PROBLEM TO WORK ON:
Once the images are set aside, print the remaining lines below exactly.

Collected data:

>>>

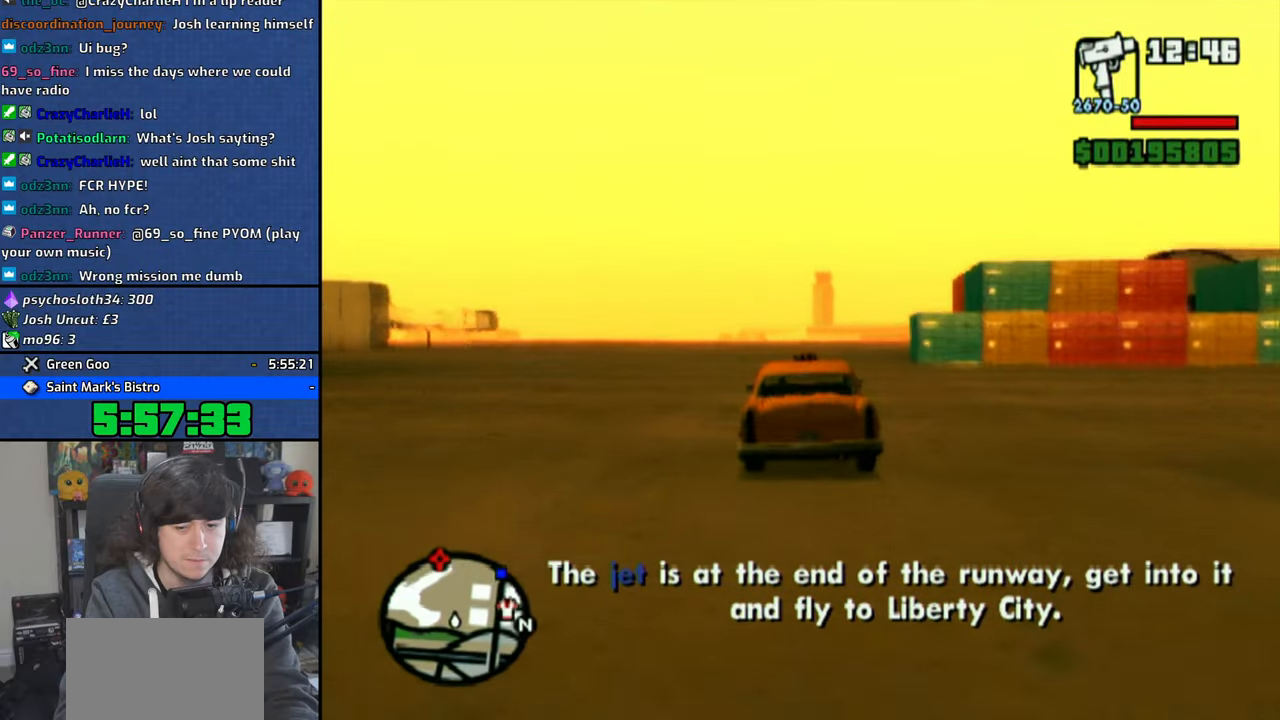
{"buttons": ["CROSS"], "left_stick": "right", "right_stick": "down", "events": [[316, "left_stick", "right"]]}
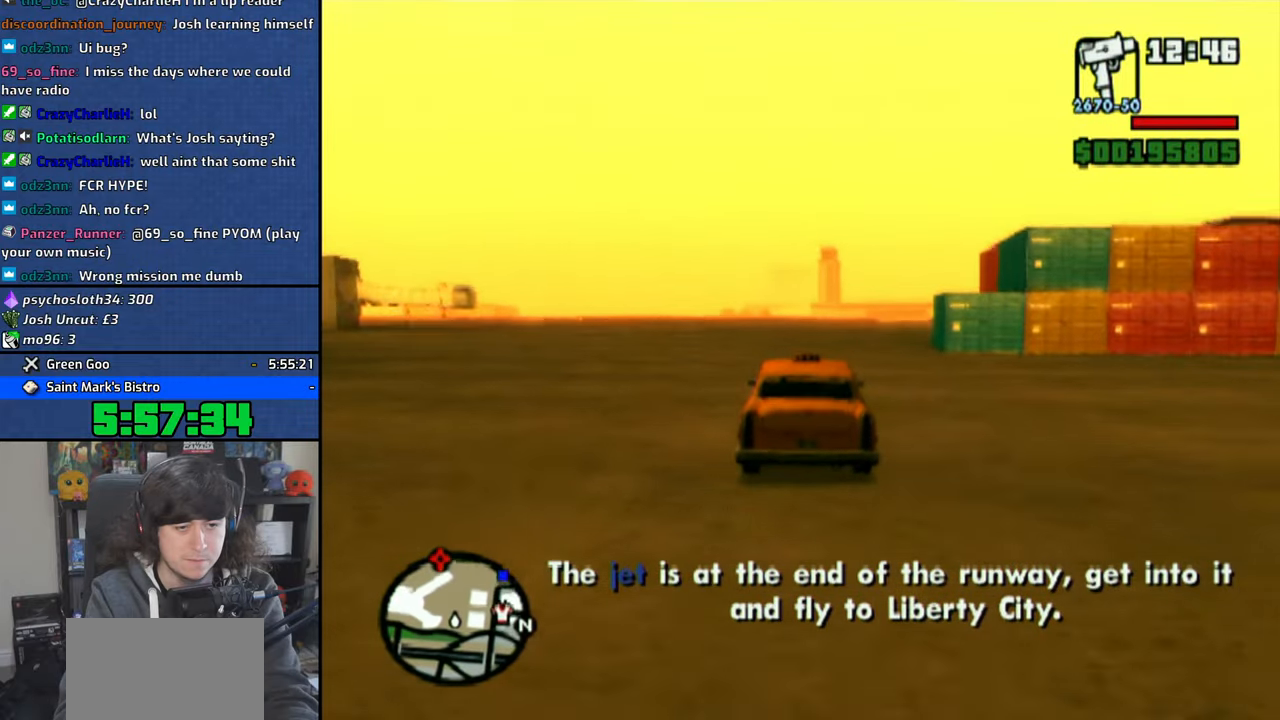
{"buttons": ["CROSS"], "left_stick": "right", "right_stick": "down", "events": [[333, "left_stick", "center"], [433, "left_stick", "right"]]}
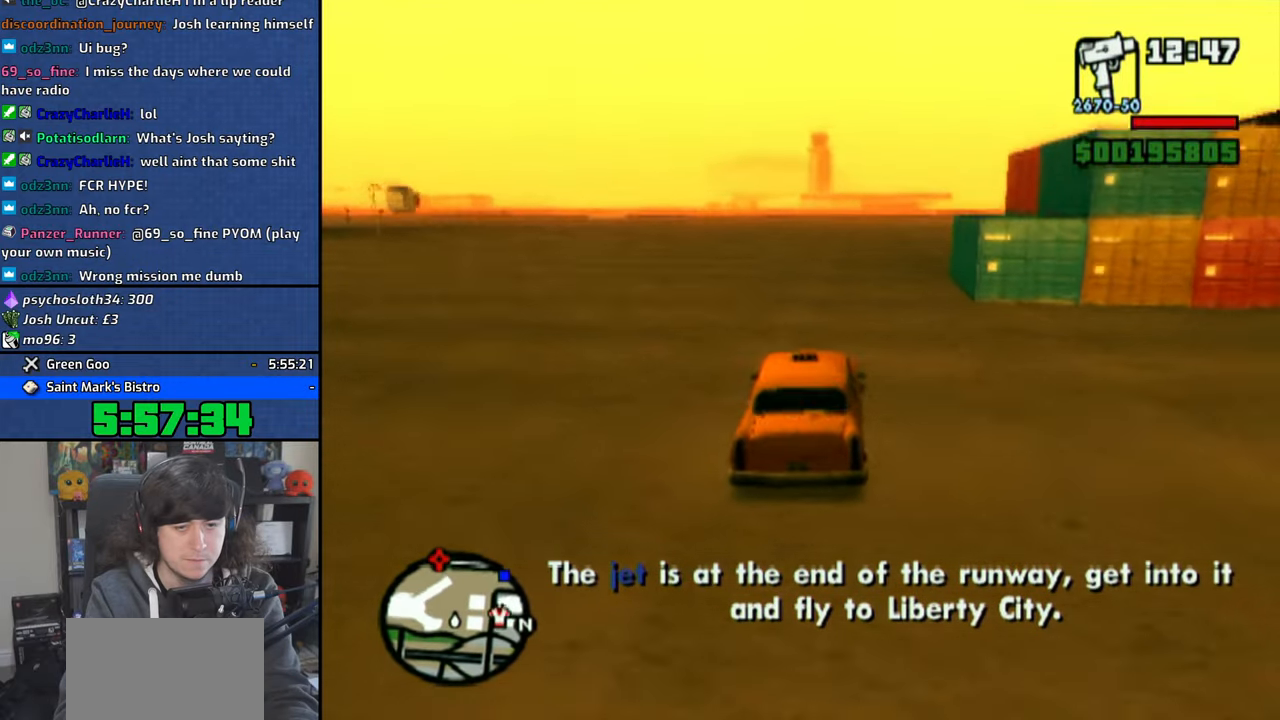
{"buttons": ["CROSS"], "left_stick": "right", "right_stick": "down", "events": [[83, "left_stick", "center"], [416, "left_stick", "right"]]}
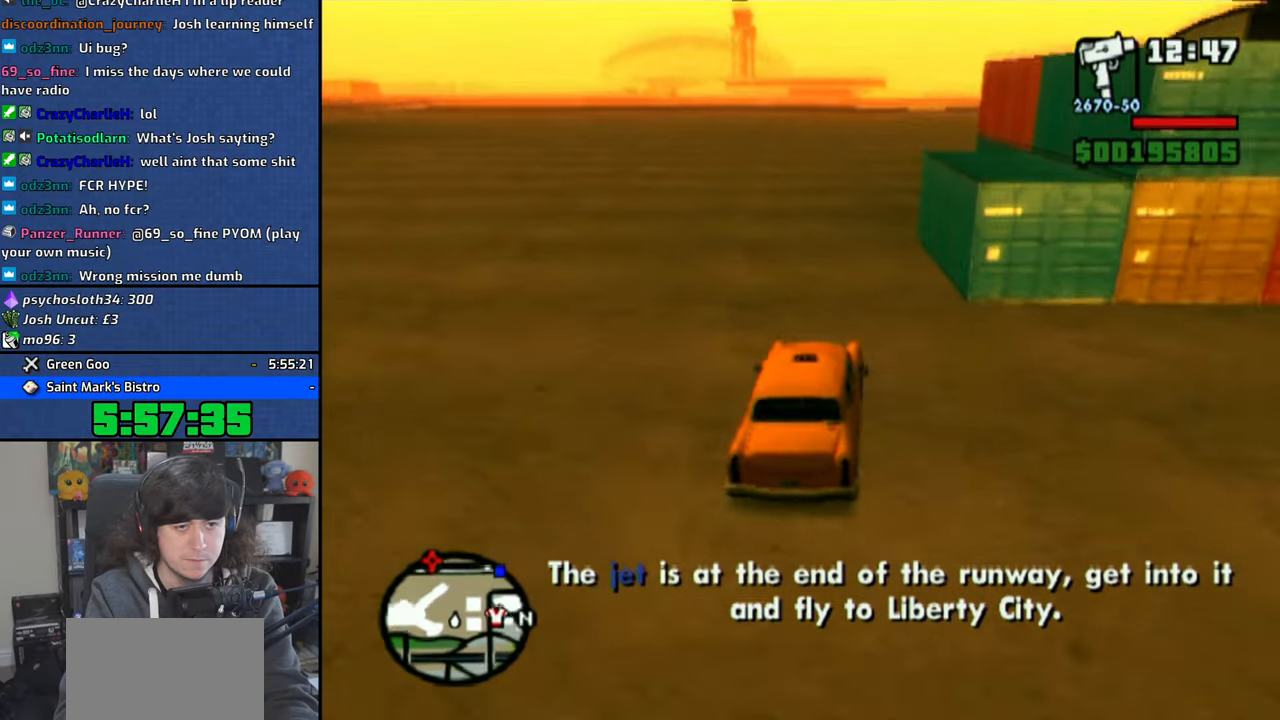
{"buttons": ["CROSS"], "left_stick": "right", "right_stick": "down", "events": [[16, "left_stick", "center"], [216, "left_stick", "right"], [366, "left_stick", "center"], [466, "left_stick", "right"]]}
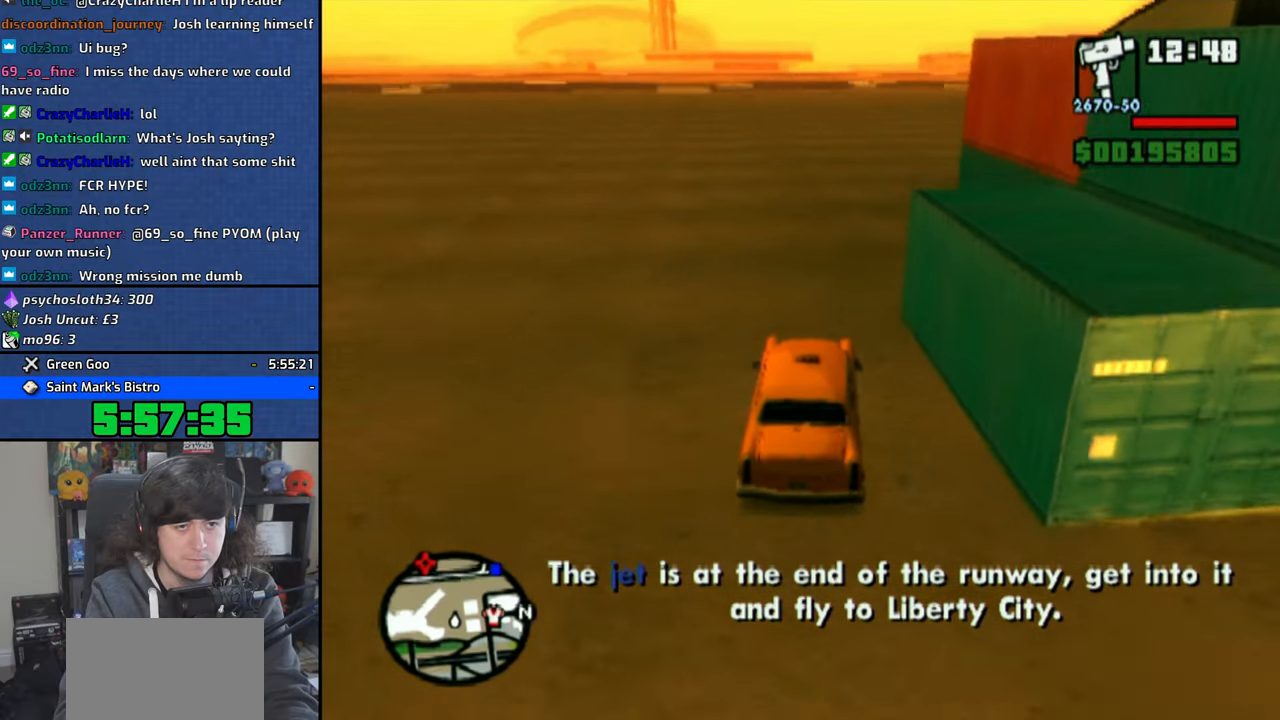
{"buttons": ["CROSS"], "left_stick": "right", "right_stick": "down", "events": []}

<<<

TASK RESPONSE:
{"buttons": ["CROSS"], "left_stick": "right", "right_stick": "down", "events": [[316, "left_stick", "right"]]}
{"buttons": ["CROSS"], "left_stick": "right", "right_stick": "down", "events": [[333, "left_stick", "center"], [433, "left_stick", "right"]]}
{"buttons": ["CROSS"], "left_stick": "right", "right_stick": "down", "events": [[83, "left_stick", "center"], [416, "left_stick", "right"]]}
{"buttons": ["CROSS"], "left_stick": "right", "right_stick": "down", "events": [[16, "left_stick", "center"], [216, "left_stick", "right"], [366, "left_stick", "center"], [466, "left_stick", "right"]]}
{"buttons": ["CROSS"], "left_stick": "right", "right_stick": "down", "events": []}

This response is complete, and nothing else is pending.